October, 2002
Source: Pioneer Press
Tone Down the Lights and Warm up Your Space
How to Create Warm and Inviting Spaces in Your Home
Fall is upon us and we’re losing our light earlier every day! If the temperature isn’t an indication that the season is changing, the sunlight sure is. Gone is the long, slow, golden light of the late summer afternoon. By six o’clock you need to turn some lights on.
It’s easy to provide sufficient lumens to light up a room with an overhead ceiling fixture or with several recessed cans. This arrangement provides good, general lighting to make a living space functional, however; it will not create a very interesting, warm or inviting place to sit and read, visit or ponder the world. Beyond that, lighting can be used to accent artwork, highlight table top objects such as photographs, or used to set a mood.
Any place where there is an upholstered piece of furniture there is an opportunity to create an inviting vignette for you and other family members to enjoy. The soft, intentional light from a table lamp or a floor lamp cannot be achieved by general down lighting, even with dimmers. Not only does the warm light from a lamp look appealing, this more direct light is much better task lighting for reading, etc. as the light is closer to what you need to see. End tables that sit among furniture groupings are natural locations for lamps. Sofa tables are also good locations for direct lighting.
That same warm lamp light will create a nice effect on a hall or entryway table or on an accent table. This is in part due to the warm glow of incandescent light and its effect on color. Color cannot exist without light but once light is introduced, colors begin to emerge. How bright a color reads depends directly on the brightness or intensity of the light. This is obviously true for wall color but equally true of artwork. There are special lights available to accent artwork on the wall. Most places that frame art will offer appropriate information for lighting a particular piece. Lamps that sit on a table surface just under a piece of art should have a three-way setting which is always a good option where you will want something more than accent or mood lighting.
When light is used as an accent, that is to say when it is not used solely for function or task, it can highlight an adjacent object or the lamp itself can be a highlight. We’ve all seen lamps worthy of being referred to as art, and price tags too.

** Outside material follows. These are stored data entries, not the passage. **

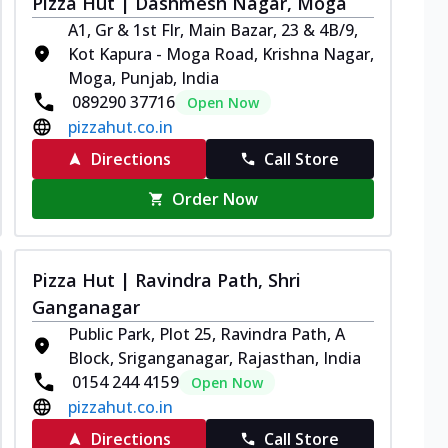
Pizza Hut | Dashmesh Nagar, Moga
A1, Gr & 1st Flr, Main Bazar, 23 & 4B/9,
Kot Kapura - Moga Road, Krishna Nagar,
Moga, Punjab, India
089290 37716
Open Now
pizzahut.co.in
Directions
Call Store
Order Now
Pizza Hut | Ravindra Path, Shri
Ganganagar
Public Park, Plot 25, Ravindra Path, A
Block, Sriganganagar, Rajasthan, India
0154 244 4159
Open Now
pizzahut.co.in
Directions
Call Store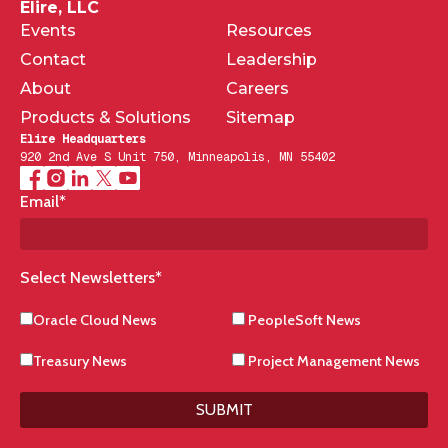
Elire, LLC
Events
Resources
Contact
Leadership
About
Careers
Products & Solutions
Sitemap
Elire Headquarters
920 2nd Ave S Unit 750, Minneapolis, MN 55402
Email
*
Select Newsletters
*
Oracle Cloud News
PeopleSoft News
Treasury News
Project Management News
SUBMIT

But there is always something in between inexpensive dreck and the sculpted burnished copper lamp available to the trade only.
Lighting is an area a specialty. The dramatic effects created by lighting are amazing. The most effective lighting schemes are those that use a sophisticated combination of a variety of light sources from recessed lighting and pinspots to lamp light, cove lighting and up lighting. Lighting is a required course in design school—a whole semester of calculating lumens taught most of us enough to know where to find a lighting specialist when we needed them.
This article is not an attempt to discuss all lighting options. It is an attempt to get you thinking about what kind of light you use and whether it is as appealing as it can be. If you rely on general lighting, there are ways to improve the lighting in your home. Do an experiment and add a lamp to a sitting area that currently doesn’t have one. It will change the tone of the room. Now you have created the mood that is, “come in, sit down and relax.”